I just finished reading Double Down: Game Change 2012. It’s a tick-tock of the last presidential election.  As you might expect from someone who ran for Congress (and is a geek), I’m fascinated by the behind-the-scenes stuff. (Yes, recommended for those w/a similar mindset.)

One of the sharpest points in the book was just how finely-tuned the Obama campaign was, both in 2008, and, again, in 2012.  On strategy, on tactics, on adjustments, and discipline they were off the charts.

I found this spectacular performance particularly grating when placed up against the actual Obama administration’s execution. The most current, and glaring, demonstration of which is the disastrous rollout of the Accountable Care Act (aka ACA, aka Obamacare).

The failure goes much deeper than simple procedural errors or stupid technical decisions. The botched implementation is a reminder and reinforcement of everyone’s worst belief: that the government is incapable of executing, and left to its own devices, will screw up pretty much everything. The central “argument” among the most vocal critics of health reform was that the government getting more involved would just make things worse.  Hmm.

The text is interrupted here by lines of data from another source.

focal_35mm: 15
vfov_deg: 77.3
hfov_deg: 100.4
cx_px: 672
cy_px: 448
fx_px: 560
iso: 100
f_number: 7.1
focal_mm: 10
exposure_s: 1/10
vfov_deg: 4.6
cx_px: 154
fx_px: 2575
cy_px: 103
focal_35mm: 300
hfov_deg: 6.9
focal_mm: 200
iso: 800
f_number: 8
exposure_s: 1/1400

The book makes what’s plainly obvious, all the more glaring: the Obama election had a life-or-death accountability attached to the planning and executing of the election campaigns. In the implementation of a program that touches all Americans and has consequences measured in the trillions? Not so much.

The practice of politics is a true market exercise, giving us ugly, painful to experience campaigns and sometimes it creates ruthlessly efficient machines like the Obama campaign. The knock on government execution is exactly that – there is no accountability, no market forces, no stimulus leading to course correction. The rollout of ACA apparently embodies this.

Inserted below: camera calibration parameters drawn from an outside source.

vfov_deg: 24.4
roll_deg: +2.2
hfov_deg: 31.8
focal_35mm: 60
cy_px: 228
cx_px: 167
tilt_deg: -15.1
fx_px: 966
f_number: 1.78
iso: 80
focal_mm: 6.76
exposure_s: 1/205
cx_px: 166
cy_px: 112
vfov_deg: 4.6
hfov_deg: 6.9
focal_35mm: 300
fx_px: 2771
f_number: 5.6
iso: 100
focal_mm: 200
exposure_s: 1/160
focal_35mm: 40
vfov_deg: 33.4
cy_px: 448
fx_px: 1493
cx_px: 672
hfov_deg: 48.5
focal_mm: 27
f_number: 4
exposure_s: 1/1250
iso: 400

This is why we can’t have nice things.

Health reform was a mess from the beginning. It started with Republican intransigence, leaving Democrats to moderate the legislation themselves. There was the fundamental focus on the political palatable instead of an intellectually honest dedication to addressing the fundamental issues of the existing system. Then there was the standard opposition-driven hysteria abetted by a generally clueless public, and the “required” back-room deals which weighed down the legislation further. Now, after surviving a Supreme Court challenge,  triggering one of the biggest wave elections in 100 years (which I was knocked on my ass by as a candidate), and all other theatrics, here we are: The crowning indignity. The public launch basically coudn’t have gone worse.

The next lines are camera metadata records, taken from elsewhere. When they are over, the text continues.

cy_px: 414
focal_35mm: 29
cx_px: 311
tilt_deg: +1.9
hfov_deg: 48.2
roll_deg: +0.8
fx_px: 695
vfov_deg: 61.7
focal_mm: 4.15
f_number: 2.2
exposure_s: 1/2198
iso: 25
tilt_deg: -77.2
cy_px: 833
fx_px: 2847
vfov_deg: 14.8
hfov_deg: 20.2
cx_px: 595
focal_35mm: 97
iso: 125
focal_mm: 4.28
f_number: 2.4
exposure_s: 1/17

This is why we can’t have nice things.

The president and his administration, I hope, are ashamed. And, look, I’m not saying the bill is doomed: Not saying that we won’t bend the cost-curve long-term and end up with a more humane system. But since it only gets more complicated from here, why should we believe that this screwup was the aberration and not the sign of things to come?

It’s my belief that government is going to have an even more critical role in the not-so-distant future. Unfortunately, the general vapidness of political conduct and current execution of complicated policy, like the ACA, only shows how ill-prepared we are as a nation.

Forget China. We have the met the enemy and he is us.